William Feaster. Vice-President, Chief Health Information Officer, Children’s Hospital Orange County.

  • Applications of AI in population health
  • In medicine, we are very good at applying a limited set of data from our electronic medical record to the care of the individual patient before us.
  • Broadening the scope of our care to an entire population of patients requires a whole new set of data analytics aimed at identifying key characteristics and gaps in care.
  • Coupling the data from a population with tools to better manage preventive care, as well as diseases in that population, can yield tremendous improvements in health and large reductions in expenditures.

William Feaster’s Presentation Slides

Dr. Richard Afable. President and Chair of the Board, MindOC.

  • Creating a mental health ecosystem
  • Mental Health is challenging every community in the US. One in four people are affected and few resources or solutions exist.
  • Orange county has embarked on a public-private partnership (BeWell Orange County) in order to create a mental health ecosystem that will transform how, when and where mental health care is delivered and received.
  • This work has the potential to revolutionize the mental health of every community in this country

Dr. Richard Afable’s Presentation Slide

Dr. Shaista Malik. Associate Vice-Chancellor, Integrative Health, Susan and Henry Samueli College of Health Sciences; Executive Director, Susan Samueli Integrative Health Institute.

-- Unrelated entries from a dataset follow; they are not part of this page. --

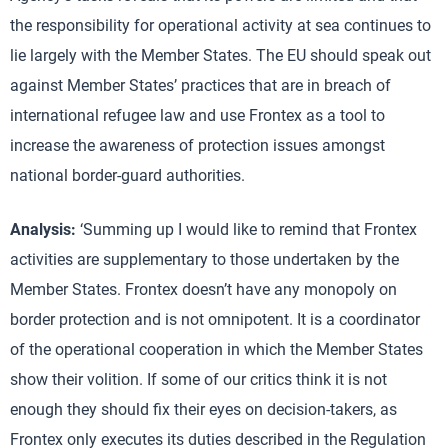
the responsibility for operational activity at sea continues to
lie largely with the Member States. The EU should speak out
against Member States’ practices that are in breach of
international refugee law and use Frontex as a tool to
increase the awareness of protection issues amongst
national border-guard authorities.
Analysis:
‘Summing up I would like to remind that Frontex
activities are supplementary to those undertaken by the
Member States. Frontex doesn’t have any monopoly on
border protection and is not omnipotent. It is a coordinator
of the operational cooperation in which the Member States
show their volition. If some of our critics think it is not
enough they should fix their eyes on decision-takers, as
Frontex only executes its duties described in the Regulation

Dr. Shaista Malik’s Presentation Slides

Session 10: The future of AI in Medicine

Moderator: Dr. Vimla L. Patel. Senior Research Scientist and Director of Center for Cognitive Studies in Medicine and Public Health, New York Academy of Medicine.

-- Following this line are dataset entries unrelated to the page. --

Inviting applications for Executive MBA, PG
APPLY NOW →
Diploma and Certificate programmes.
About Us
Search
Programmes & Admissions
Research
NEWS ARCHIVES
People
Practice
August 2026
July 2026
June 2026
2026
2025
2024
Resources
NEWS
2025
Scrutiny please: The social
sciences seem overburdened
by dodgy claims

Timothy Chou. Lecturer, Stanford University.

  • Precision Pediatrics: Connecting machines, information and people
  • In the consumer world, Google connected 1m computing machines and changed the way we find information. Netflix has connected 1m people and changed how we watch TV and Lyft has connected 1m cars and changed how we got here today.
  • What if we connected all 500,000 healthcare machines in all the children’s hospitals in the world? How would that change children’s healthcare globally?
  • The talk discussed how the pediatric edge, a global network of edge servers will be able to connect heterogeneous healthcare machines in a reliable, secure, private and high performance way.
  • Also showed how this is foundational in making a leap in the usage of neural networks to build AI doctors

Dr. Timothy Chou’s Presentaion Slides

James Hury. Deputy Director and Chief Innovation Officer, Translational Research Institutes for Space Health.

  • AI will help NASA’s astronauts manage health and human performance to Mars and back.
  • Four NASA astronauts are planning to launch to Mars, they will travel 2.5 years through a very hostile environment, descend safely to the surface of Mars, reside on another planet for a year, relaunch from Mars, and return to Earth with limited equipment, power, data, recreation, and food.
  • A completely self-contained and personalized health system is needed. Smart tools need to be integrated into a multimodal system for holistic health measurement and countermeasures response to ensure a successful mission even if the crew is unable to function

James Hury’s Presentation Slides

Dr. James Dzierzanowski. Executive Director, Strategic Advisory Services, Kaiser Permanente.

  • How quantum computing is poised to disrupt healthcare
  • The advent of pragmatic quantum computing is on the industry horizon with large scale investments from constituents including IBM, Microsoft, and Google, startups, international firms and governments.
  • With the utilization of photons – not computer bits – the technology may address intractable healthcare problems too intractable to solve in the past.
  • Yet, with this disruptive technology, new technology issues arise, to threaten the current state cryptography for data protection. All must be addressed with urgency over time. Healthcare applications in Pharma and AI/ML optimization problems were briefly discussed.